Aerobic Respiration is the set of chemical reactions that occur in the cells of living organisms, using oxygen to break down nutrient molecules (like glucose) and release a large amount of energy for metabolism.

Imagine the nutrient molecule (glucose) as a highly energy-packed log of wood. To burn it completely and get all the heat (energy), you need plenty of oxygen. Aerobic respiration is this controlled, efficient burning process inside your cells.

Quick Fact: Although some respiration happens in the cytoplasm, the bulk of the high-energy yield from aerobic respiration takes place inside the special organelles called mitochondria (often called the "powerhouses of the cell").

3. The Inputs and Outputs: The Respiration Equation

The key nutrient molecule broken down is usually glucose (a type of sugar). The reactants (what goes in) and products (what comes out) are essential to memorize.

A. The Word Equation (Core Syllabus 12.2.2)

This is the fundamental equation you must know. Notice that the reactants are glucose and oxygen, and the main goal is the release of energy!

Glucose + Oxygen → Carbon Dioxide + Water ( + Energy )


  • Reactants (Inputs): Glucose (from food/storage) and Oxygen (from breathing/gas exchange).
  • Products (Outputs/Wastes): Carbon Dioxide and Water.
  • Key Release: Chemical Energy (stored as ATP, but you only need to know it as Energy).

Common Mistake to Avoid: Photosynthesis and Respiration are NOT the same, but their equations look like opposites! Do not mix up the reactants. Respiration *uses* oxygen, Photosynthesis *produces* oxygen.

B. The Balanced Chemical Equation (Extended/Supplement Syllabus 12.2.3)

If you are studying the Extended syllabus (aiming for grades A*-C), you need to know the chemical symbols and ensure the equation is balanced.

The formula for glucose is \(C_6H_{12}O_6\).

\(C_6H_{12}O_6 + 6O_2 \rightarrow 6CO_2 + 6H_2O\)


Memory Trick: Notice the symmetry! Everything on the product side is sixes (6 \(\text{CO}_2\) and 6 \(\text{H}_2\text{O}\)), except for the initial glucose molecule and the energy. The six oxygen molecules (\(6O_2\)) are needed to make this process balanced.

4. Practical Application: Measuring Aerobic Respiration

Although the syllabus often focuses on anaerobic respiration when discussing practicals (like yeast fermentation), understanding the products of aerobic respiration is crucial for human gas exchange experiments.

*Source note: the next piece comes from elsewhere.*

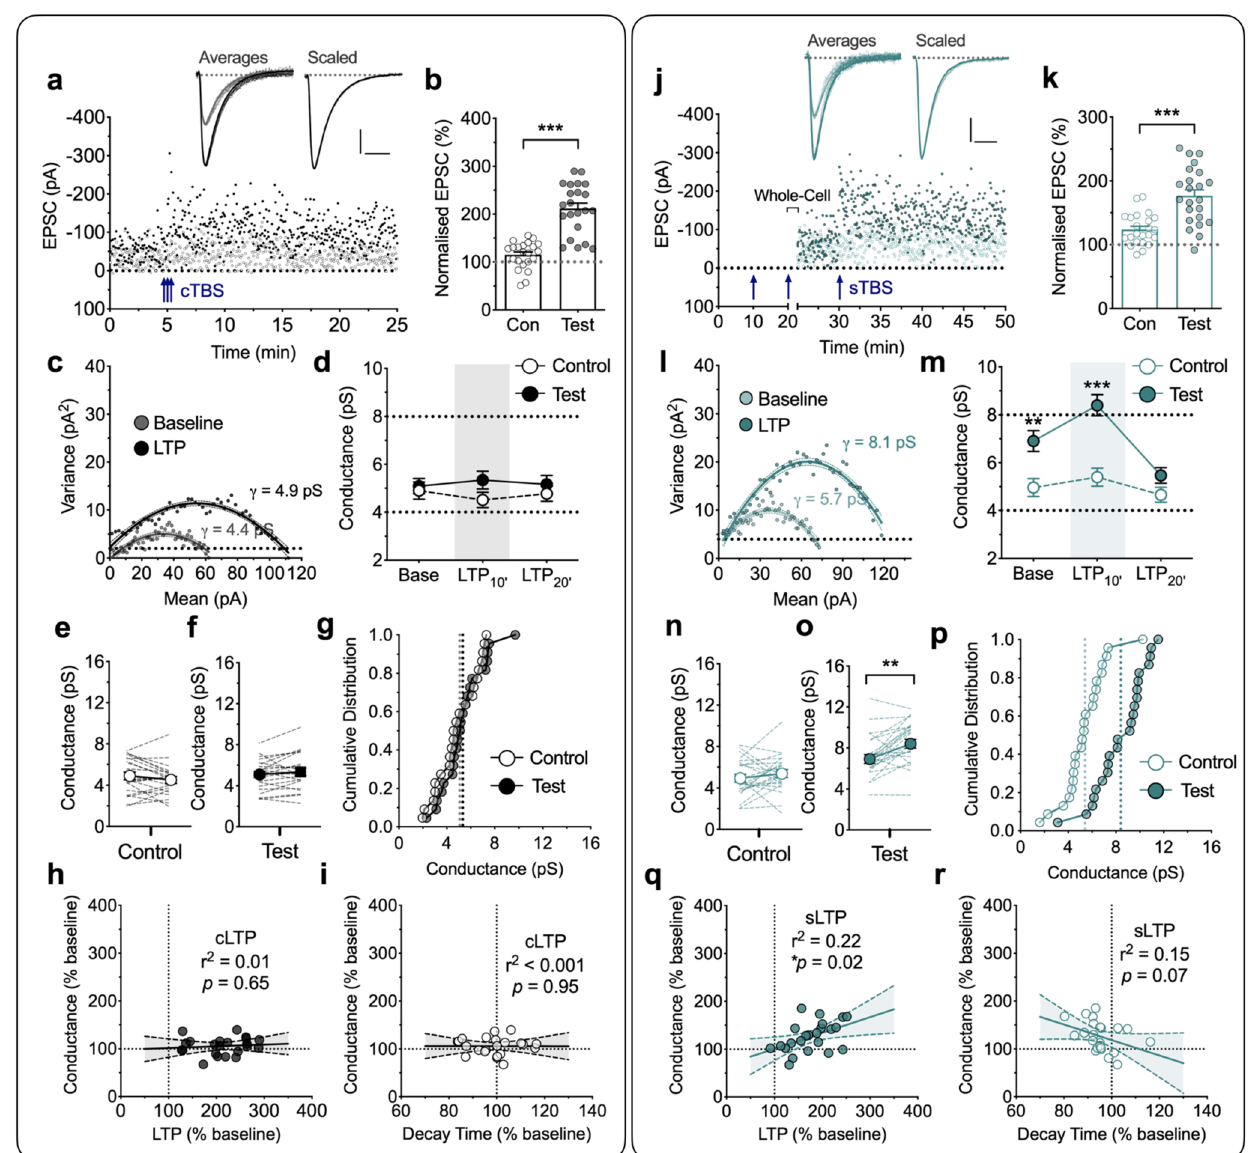
Fig. 2 Increased AMPA receptor unitary conductance ( γ ) during sLTP, but not cLTP. a A representative LTP experiment with sample traces for baseline and post TBS – the mean of selected records for analysis, superimposed with peak-scaled individual traces (10 successive sweeps, thin lines; baseline = grey, LTP = black). Scaled trace is from the baseline normalized to the LTP. Scale bars: 20pA and 10ms. Two inputs were stimulated alternately and cTBS (3x TBS with an inter-episode interval of 10s; blue arrows) delivered to one input ( fi lled symbols) with the second input (open symbols) serving as a control (Con). b Levels of cTBS-induced LTP (cLTP) for control and test inputs, quanti fi ed during the 10min epoch after the induction (mean ±SEM, n = 22 neurons from 15 animals; t 21 = 8.545, p < 0.0001, two-sided paired Student ’ s t test). c Corresponding current – variance relationship of the EPSCs for the test input. The unitary channel conductance ( γ ) of AMPA receptors was estimated during baseline (grey) and after the induction of LTP (LTP 10 ’ ; black). d Grouped comparison of control and test input γ estimates for baseline and the initial 10 min epoch (LTP 10 ’ ) and the subsequent 10min epoch (LTP 20 ’ ). n = 22 neurons from 15 animals. e , f Summary plot for the γ at baseline (left) and LTP 10 ’ (right) for control ( e ) and test ( f ) inputs. Individual values from each neuron are connected by lines. Circles indicate mean values. g Cumulative distribution of the same data set for LTP 10 ’ . Dotted lines indicate the mean values for each input. h , i Analysis of the relationships of γ with LTP ( p = 0.6517, F (1,20) = 0.2101, F -test) ( h ) and EPSC decay time ( p = 0.9521, F (1,20) = 0.0037, F -test) ( i ). Linear regression with 95% con fi dence intervals (shaded) for the amount of cLTP and the corresponding level of γ . j – r Equivalent analysis for the LTP induced by sTBS (3x TBS at inter-episode interval of 10min; see arrows). The whole-cell recordings were obtained after the second TBS. This was necessary due to the lability of LTP washout. k Levels of sTBS-induced LTP (sLTP) for control and test inputs, quanti fi ed during the 10min epoch after the induction ( n = 23 neurons from 17 animals; t 22 = 5.238, p < 0.0001, two-sided paired Student ’ s t test). m – o Statistical analysis between control and test pathways ( t 22 = 3.220, p = 0.0039 for baseline and t 22 = 6.123, p < 0.0001 for LTP 10 ’ , two-sided paired Student ’ s t test) ( m ) and within pathway analysis for control ( t 22 = 1.065, p = 0.2986, two-sided paired Student ’ s t test) ( n ) and test ( t 22 = 3.753, p = 0.0011, two-sided paired Student ’ s t test) ( o ) pathway reveals a time- and pathway-dependent increase in γ . Note that higher conductance was observed in the test input ( o ) compared to the control ( n ) under the “ baseline ” state, suggesting that the fi rst + second TBS were suf fi cient to increase γ . The third TBS triggered a small but discernible further increase in γ . q , r Analysis of the relationships of γ with LTP ( p = 0.0225, F (1, 21) = 6.066, F -test) ( q ) and decay time of EPSCs ( p = 0.0712, F (1,21) = 3.612, F -test) ( r ). Data are presented as mean± SEM. Source data are provided as a Source Data fi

We know aerobic respiration produces carbon dioxide (\(\text{CO}_2\)). How can we test for this?

  • The classic test for carbon dioxide is using limewater (calcium hydroxide solution).
  • If \(\text{CO}_2\) is present, the limewater turns cloudy or milky (due to the formation of insoluble calcium carbonate).

In the chapter on Gas Exchange, you will investigate how expired (breathed out) air contains significantly more carbon dioxide than inspired (breathed in) air, proving that respiration is taking place in your body.

5. Why Aerobic Respiration is Superior

Why do most complex organisms (like humans) rely on aerobic respiration rather than anaerobic respiration (which we cover in the next section)?

Aerobic respiration is highly efficient because the oxygen allows the glucose molecule to be broken down completely into simple waste products (\(\text{CO}_2\) and \(\text{H}_2\text{O}\)).

This complete breakdown releases a very large amount of energy. If you were running a marathon, aerobic respiration would be your main source of power because it provides the sustainable energy output required for long activities.

Don't worry if this seems tricky at first! Just remember: Aerobic = Oxygen = Full Breakdown = Maximum Energy.

Quick Review: Aerobic Respiration
  • What is it? Chemical breakdown of nutrients (like glucose) using oxygen to release energy.
  • Where is the main site? Mitochondria (the cell’s power station).
  • Word Equation: Glucose + Oxygen → Carbon Dioxide + Water (+ Energy)
  • Chemical Equation (Extended): \(C_6H_{12}O_6 + 6O_2 \rightarrow 6CO_2 + 6H_2O\)
  • The Outcome: A large amount of energy is released to power all cell activities.

Great job! Now that you understand how cells produce energy with oxygen, you are ready to explore the less efficient, but still important, process of anaerobic respiration.